(Apologies for the technological incompetence that resulted in this being empty when I first put it up).
I’ve never read Kiran Nagarkar, but after Monday evening when he spent an hour in conversation with Nilanjana Roy, I resolved to fix that lacuna in my life. Not so much because of the samples of his writing we heard or heard described, but because of the man. If that makes sense.

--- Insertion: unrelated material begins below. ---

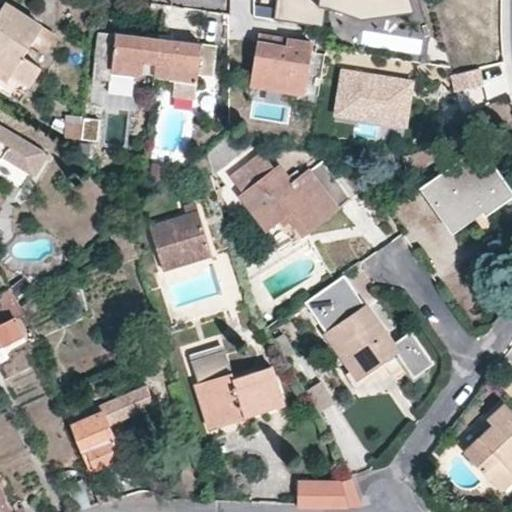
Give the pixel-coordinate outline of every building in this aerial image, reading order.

For one thing, his sense of humour. It was there in the first bit of reading he did. This wasn’t a passage from any of his books, but three short fictional biographical blurbs about himself that he wrote for what he said was a short-lived website he had once. “Take your pick”, he said of the three, and it was hard. In one, he claimed to be the most prolific writer in history, having written works now claimed by such luminaries as Don DeLillo, Ian McEwan, Shobhaa De and the various apostles who put together that book known as the Bible. In another, he claimed to be the inspiration behind the crimes of Idi Amin, Osama, Mugabe and others. It wasn’t just that these outlandish claims were funny by themselves; it was the way he made them, and the way he read them out to us, that had the audience chuckling.
And it was apparent in the rest of his conversation too. Something about the way this man spoke with and to his audience hinted at an alert, vibrant mind, always a good substrate for humour, and so always on the lookout for humour. Not the laugh-out-loud slap-you-on-the-back humour of a Bollywood-style Johnny Lever, yes, but a subtle, self-deprecating kind that grows and builds with that twinkle in his eye. It brought to mind Davy Barry, or Groucho Marx, or perhaps someone even subtler, like Art Buchwald or PL Deshpande.